One of the mistakes made by opponents of Kenny during his career, and particularly during his time as Taoiseach and party leader, has been to underestimate him. There was an element of intellectual snobbery in some of the criticisms of Enda Kenny. How does this guy, whose only experience of life outside of politics was as a primary teacher in a small school in rural Mayo, think he can be Taoiseach and is up to representing Ireland in the White House and at EU Council Meetings?
His record as Taoiseach is very much a mixed bag. He took office as a time when Ireland was staring over the economic precipice, yet the Fine Gael / Labour coalition he led ensured that the country not only survived but put Ireland well on the road to economic recovery. Yet as he leaves after more than six years in office the housing and homeless crisis is immeasurably worse than in 2011, the problems in health are as bad as ever and the Gardaí are mired in a seemingly endless cycle of scandals. Kenny was often weak on details of policy, particularly in the economic area, and, under his leadership the Fine Gael election campaign of 2011 seriously misjudged the mood of the electorate.

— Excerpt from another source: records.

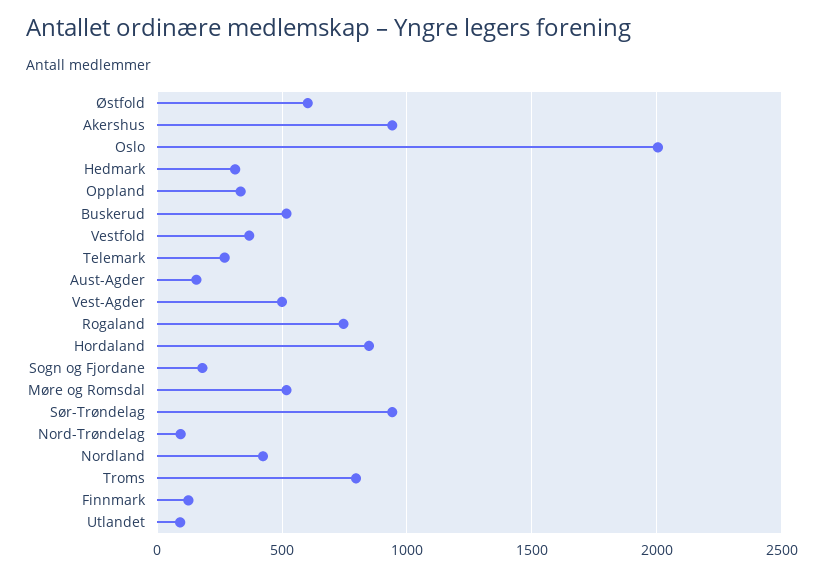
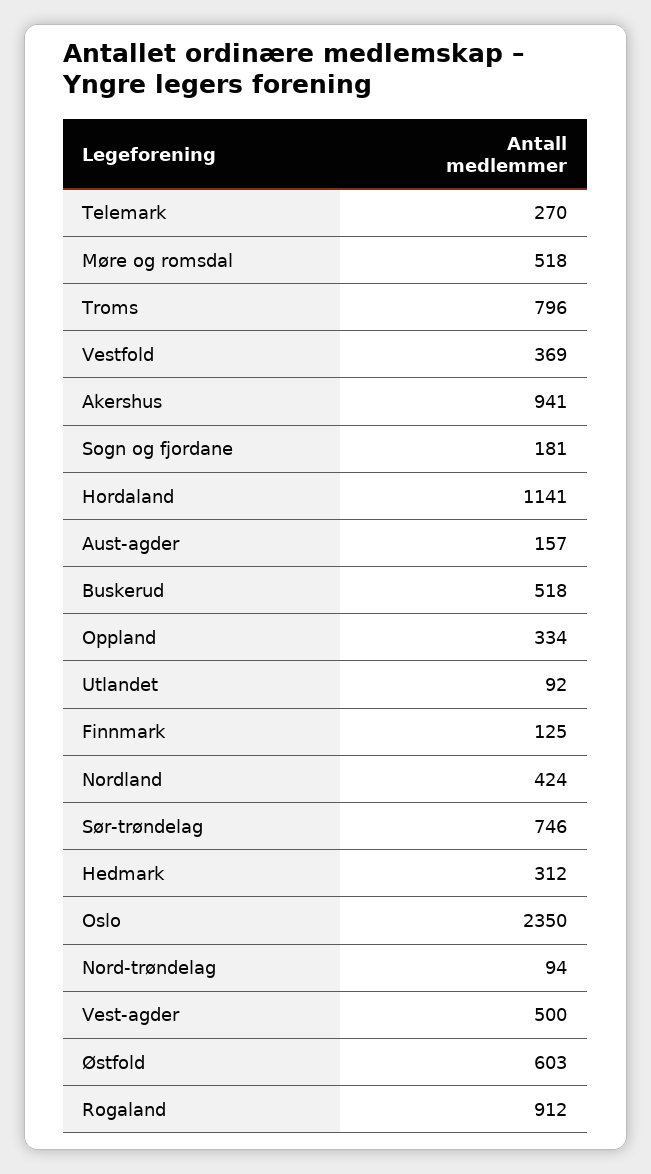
  {
    "Østfold": 603,
    "Akershus": 941,
-   "Oslo": 2000,
+   "Oslo": 2350,
    "Hedmark": 312,
    "Oppland": 334,
    "Buskerud": 518,
    "Vestfold": 369,
    "Telemark": 270,
    "Aust-Agder": 157,
    "Vest-Agder": 500,
-   "Rogaland": 750,
+   "Rogaland": 912,
-   "Hordaland": 850,
+   "Hordaland": 1141,
    "Sogn og Fjordane": 181,
    "Møre og Romsdal": 518,
-   "Sør-Trøndelag": 950,
+   "Sør-Trøndelag": 746,
    "Nord-Trøndelag": 94,
    "Nordland": 424,
    "Troms": 796,
    "Finnmark": 125,
    "Utlandet": 92
  }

Instinctively a cautious and conservative man, he has shown a welcome capacity to change his mind on issues, a relatively rare quality in politics. One of the enduring images of the Fine Gael / Labour coalition was of Enda Kenny almost falling over a flowerpot outside of the National Library in an attempt to avoid a question from Ursula Halligan about a referendum on marriage equality. Yet when he changed his mind on the issue (in no short measure due to the powers of persuasion of Eamon Gilmore) he threw himself wholeheartedly in the successful referendum campaign.
His decision to refer the abortion issue to the Citizen’s Assembly was much derided by opponents and particularly by abortion reform campaigners, yet the Assembly has produced a report that went much further than almost anyone could have anticipated – and has left his successor with a potential political landmine.
During his period of Taoiseach he showed a remarkable level of energy and an ability remain optimistic even in the face of the most difficult of problems. Those who have shared office with him in government have testified to his ability to be both tough and courteous as the same time.
Sometimes he appeared to have an almost child-like desire to be liked and this sometimes drew him into borderline eejitry on more than one occasions, with silly phrases about ‘Paddy needs to know’ and dubious stories about the army preparing to defend ATM machines, not to mention that man with the two pints that he seemed to keep bumping into.
It may well be that his original intention was to hang on to office until much nearer to the next general election, but a series of gaffes in February regarding the McCabe / Tusla affair meant that his days were numbered.
The right-wing Tory politician Enoch Powell famously said: ‘All political lives, unless they are cut off in midstream at a happy juncture, end in failure, because that is the nature of politics…….’.
Enda Kenny would probably disagree with Powell and feel a degree of satisfaction at what he achieved. But as with other politicians it will be the historians who will pass final judgment on him.